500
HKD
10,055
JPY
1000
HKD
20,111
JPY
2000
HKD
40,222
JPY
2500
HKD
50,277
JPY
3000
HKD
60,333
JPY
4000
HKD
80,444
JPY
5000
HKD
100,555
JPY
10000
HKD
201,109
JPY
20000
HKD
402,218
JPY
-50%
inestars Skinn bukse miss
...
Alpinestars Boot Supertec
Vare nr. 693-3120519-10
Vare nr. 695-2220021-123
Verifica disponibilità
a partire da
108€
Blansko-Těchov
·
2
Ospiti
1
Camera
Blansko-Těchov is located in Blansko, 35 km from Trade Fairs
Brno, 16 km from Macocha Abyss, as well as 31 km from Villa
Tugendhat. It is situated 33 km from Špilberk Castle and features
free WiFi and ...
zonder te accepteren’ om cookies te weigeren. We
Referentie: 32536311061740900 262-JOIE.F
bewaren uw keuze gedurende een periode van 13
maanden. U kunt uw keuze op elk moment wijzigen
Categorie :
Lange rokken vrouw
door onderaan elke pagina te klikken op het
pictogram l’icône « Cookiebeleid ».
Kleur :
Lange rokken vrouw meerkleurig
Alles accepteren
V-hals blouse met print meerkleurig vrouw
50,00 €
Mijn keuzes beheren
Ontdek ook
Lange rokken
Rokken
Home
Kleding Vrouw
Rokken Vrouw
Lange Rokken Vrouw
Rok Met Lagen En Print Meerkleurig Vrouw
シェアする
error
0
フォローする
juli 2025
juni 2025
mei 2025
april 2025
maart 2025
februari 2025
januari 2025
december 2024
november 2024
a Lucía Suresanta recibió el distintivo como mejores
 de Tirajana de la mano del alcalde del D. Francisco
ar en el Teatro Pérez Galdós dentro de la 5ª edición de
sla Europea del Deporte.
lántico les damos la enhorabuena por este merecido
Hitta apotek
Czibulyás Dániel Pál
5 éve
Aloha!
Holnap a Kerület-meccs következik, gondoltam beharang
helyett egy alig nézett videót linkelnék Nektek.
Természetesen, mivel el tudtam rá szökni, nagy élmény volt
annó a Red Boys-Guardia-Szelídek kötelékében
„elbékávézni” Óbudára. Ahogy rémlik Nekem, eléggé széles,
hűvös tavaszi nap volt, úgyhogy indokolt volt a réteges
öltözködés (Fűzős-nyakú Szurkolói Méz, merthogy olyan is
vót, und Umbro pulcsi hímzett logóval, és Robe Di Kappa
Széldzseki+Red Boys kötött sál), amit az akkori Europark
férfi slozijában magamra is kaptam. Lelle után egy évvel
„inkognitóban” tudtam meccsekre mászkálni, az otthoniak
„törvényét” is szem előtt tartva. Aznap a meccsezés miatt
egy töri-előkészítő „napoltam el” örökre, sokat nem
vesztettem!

________________

Each line above must be returned exactly as written.

500
HKD
10,055
JPY
1000
HKD
20,111
JPY
2000
HKD
40,222
JPY
2500
HKD
50,277
JPY
3000
HKD
60,333
JPY
4000
HKD
80,444
JPY
5000
HKD
100,555
JPY
10000
HKD
201,109
JPY
20000
HKD
402,218
JPY
-50%
inestars Skinn bukse miss
...
Alpinestars Boot Supertec
Vare nr. 693-3120519-10
Vare nr. 695-2220021-123
Verifica disponibilità
a partire da
108€
Blansko-Těchov
·
2
Ospiti
1
Camera
Blansko-Těchov is located in Blansko, 35 km from Trade Fairs
Brno, 16 km from Macocha Abyss, as well as 31 km from Villa
Tugendhat. It is situated 33 km from Špilberk Castle and features
free WiFi and ...
zonder te accepteren’ om cookies te weigeren. We
Referentie: 32536311061740900 262-JOIE.F
bewaren uw keuze gedurende een periode van 13
maanden. U kunt uw keuze op elk moment wijzigen
Categorie :
Lange rokken vrouw
door onderaan elke pagina te klikken op het
pictogram l’icône « Cookiebeleid ».
Kleur :
Lange rokken vrouw meerkleurig
Alles accepteren
V-hals blouse met print meerkleurig vrouw
50,00 €
Mijn keuzes beheren
Ontdek ook
Lange rokken
Rokken
Home
Kleding Vrouw
Rokken Vrouw
Lange Rokken Vrouw
Rok Met Lagen En Print Meerkleurig Vrouw
シェアする
error
0
フォローする
juli 2025
juni 2025
mei 2025
april 2025
maart 2025
februari 2025
januari 2025
december 2024
november 2024
a Lucía Suresanta recibió el distintivo como mejores
 de Tirajana de la mano del alcalde del D. Francisco
ar en el Teatro Pérez Galdós dentro de la 5ª edición de
sla Europea del Deporte.
lántico les damos la enhorabuena por este merecido
Hitta apotek
Czibulyás Dániel Pál
5 éve
Aloha!
Holnap a Kerület-meccs következik, gondoltam beharang
helyett egy alig nézett videót linkelnék Nektek.
Természetesen, mivel el tudtam rá szökni, nagy élmény volt
annó a Red Boys-Guardia-Szelídek kötelékében
„elbékávézni” Óbudára. Ahogy rémlik Nekem, eléggé széles,
hűvös tavaszi nap volt, úgyhogy indokolt volt a réteges
öltözködés (Fűzős-nyakú Szurkolói Méz, merthogy olyan is
vót, und Umbro pulcsi hímzett logóval, és Robe Di Kappa
Széldzseki+Red Boys kötött sál), amit az akkori Europark
férfi slozijában magamra is kaptam. Lelle után egy évvel
„inkognitóban” tudtam meccsekre mászkálni, az otthoniak
„törvényét” is szem előtt tartva. Aznap a meccsezés miatt
egy töri-előkészítő „napoltam el” örökre, sokat nem
vesztettem!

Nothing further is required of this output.